Da beide Klagen in ihrem Hauptteil — Anfechtungsantrag — als unzulässig anzusehen sind, sind besondere Bemerkungen nicht am Platze zu den Anträgen, einen die Haftung der Gemeinschaft begründenden Fehler in den angefochtenen Entscheidungen festzustellen.
III.
Was die Kostenfrage angeht, so hat der Gerichtshof die Möglichkeit, die Kosten ganz oder teilweise gegeneinander aufzuheben,wenn ein außergewöhnlicher Grund gegeben ist. Der Gerichtshof kann auch der obsiegenden Partei die Kosten auferlegen, die sie der Gegenpartei ohne angemessenen Grund oder böswillig verursacht hat. Es ist Anlaß zu fragen, ob in Anbetracht der im Laufe des Verfahrens erörterten Unklarheiten der schriftlichen Erklärung der Hohen Behörde der Gerichtshof im vorliegenden Fall von dieser Möglichkeit Gebrauch machen soll.
Es muß berücksichtigt werden, aus welchen Gründen sich die Unzulässigkeit der Klagen ergibt. — Die Kläger haben die Anfechtbarkeit der Entscheidung vom 24. Juli erkannt. Sie vertraten aber einen abwegigen Standpunkt zur Tragweite der Einrede der Rechtswidrigkeit und haben gewisse Argumente zur Frage des Billigkeitserlasses verspätet vorgebracht. Diese Umstände können der Hohen Behörde in der Kostenfrage nicht zur Last gelegt werden. Ich bin auch der Meinung, daß die Hohe Behörde in ihrer Entscheidung keinen Anlaß gegeben hat zu der Annahme, die Zahlungsaufforderung stelle eine anfechtbare Entscheidung dar. In der Rechtssache Nr. 41/59 sehe ich daher keinen Grund, die Kosten teilweise der Hohen Behörde aufzuerlegen.

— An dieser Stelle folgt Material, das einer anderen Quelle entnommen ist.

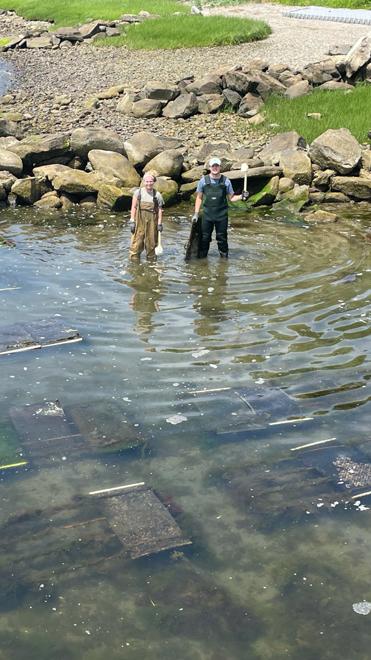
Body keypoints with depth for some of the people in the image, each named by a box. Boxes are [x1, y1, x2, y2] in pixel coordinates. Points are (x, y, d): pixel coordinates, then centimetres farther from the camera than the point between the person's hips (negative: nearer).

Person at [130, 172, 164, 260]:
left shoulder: (157, 194, 4)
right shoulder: (138, 192, 2)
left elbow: (160, 210, 5)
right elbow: (133, 207, 3)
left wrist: (159, 223, 0)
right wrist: (132, 221, -3)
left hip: (152, 221, 1)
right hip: (139, 221, -1)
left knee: (151, 243, 8)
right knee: (137, 243, -4)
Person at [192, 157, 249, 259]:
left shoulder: (225, 181, 2)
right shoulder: (203, 180, 2)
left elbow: (231, 197, 7)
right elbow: (199, 198, 7)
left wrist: (241, 197, -11)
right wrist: (196, 213, 3)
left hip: (222, 215, 0)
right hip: (207, 214, 0)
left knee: (222, 238, 5)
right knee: (205, 238, 5)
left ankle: (224, 256, 18)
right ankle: (202, 257, 16)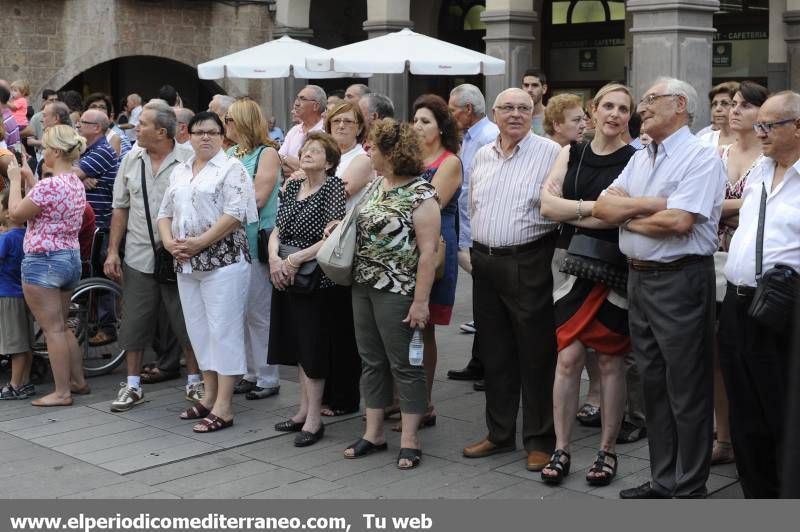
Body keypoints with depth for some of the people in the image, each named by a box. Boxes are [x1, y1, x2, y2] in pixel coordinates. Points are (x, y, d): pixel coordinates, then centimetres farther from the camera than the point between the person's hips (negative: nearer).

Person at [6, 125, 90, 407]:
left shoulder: (49, 185, -21)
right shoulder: (77, 184, 8)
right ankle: (78, 380, 26)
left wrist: (15, 179, -2)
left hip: (43, 261, -9)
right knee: (61, 326, 20)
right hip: (71, 257, 9)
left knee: (53, 329, -2)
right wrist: (27, 177, 14)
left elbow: (15, 214, -13)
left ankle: (61, 392, 4)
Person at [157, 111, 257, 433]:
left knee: (223, 330, -6)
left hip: (222, 260, -7)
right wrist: (169, 242, -3)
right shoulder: (179, 172, 17)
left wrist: (199, 242, -18)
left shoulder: (232, 168, -5)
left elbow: (235, 214, -16)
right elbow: (165, 212, 17)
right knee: (199, 330, 12)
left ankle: (223, 407, -3)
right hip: (186, 263, 7)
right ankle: (210, 395, 23)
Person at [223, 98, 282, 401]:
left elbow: (257, 198, -15)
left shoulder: (267, 153, -6)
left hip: (256, 241, -7)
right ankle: (251, 372, 22)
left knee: (258, 312, -3)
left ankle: (268, 378, 6)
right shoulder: (232, 153, 15)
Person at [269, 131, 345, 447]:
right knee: (297, 345, 14)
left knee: (313, 348, -1)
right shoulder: (292, 187, 11)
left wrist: (294, 260, -18)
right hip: (286, 278, 7)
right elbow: (277, 231, 10)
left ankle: (314, 420, 8)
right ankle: (304, 410, 25)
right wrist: (274, 259, -9)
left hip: (318, 280, -7)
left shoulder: (333, 187, -10)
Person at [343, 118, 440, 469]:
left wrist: (421, 301, -19)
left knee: (404, 364, 1)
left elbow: (428, 251, -17)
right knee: (372, 361, 13)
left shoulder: (420, 194, -14)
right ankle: (373, 433, 23)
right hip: (363, 286, 8)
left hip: (397, 292, -8)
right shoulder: (376, 185, 10)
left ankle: (409, 440, 10)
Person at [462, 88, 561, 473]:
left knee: (535, 354, 0)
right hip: (485, 263, 6)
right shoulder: (481, 156, 13)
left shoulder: (550, 153, -6)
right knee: (494, 352, 14)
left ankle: (540, 441, 12)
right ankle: (499, 434, 27)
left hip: (528, 263, -6)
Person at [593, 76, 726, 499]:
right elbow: (602, 207, 3)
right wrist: (650, 203, -12)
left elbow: (679, 222, -22)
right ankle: (663, 480, 27)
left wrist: (627, 217, -7)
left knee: (687, 390, 1)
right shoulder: (640, 159, 15)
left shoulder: (701, 159, -10)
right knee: (653, 384, 15)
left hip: (680, 280, -8)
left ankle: (689, 490, 12)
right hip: (639, 277, 8)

Die Karenzklage Nr. 50/59 haben die Kläger erhoben mit dem Ziele, eine anfechtbare Entscheidung zu erhalten. Diese Klage beruht auf einer irrigen Beurteilung der Rechtsschutzmöglichkeiten des Vertrages und auf einer falschen Deutung der Entscheidung der Hohen Behörde vom 24. Juli 1959, zu denen die Hohe Behörde keine Veranlassung gegeben hat. Auch hier ist demnach kein Grund ersichtlich, die Hohe Behörde zur Tragung von Kosten zu verurteilen. Demnach muß es für die Kostenentscheidung bei der Anwendung von Artikel 69 § 2 bleiben.
IV.
Zusammenfassend schlage ich dem Gerichtshof vor, die Klagen Nr. 41/59 und 50/59 abzuweisen und den Klägern die Kosten des Verfahrens aufzuerlegen.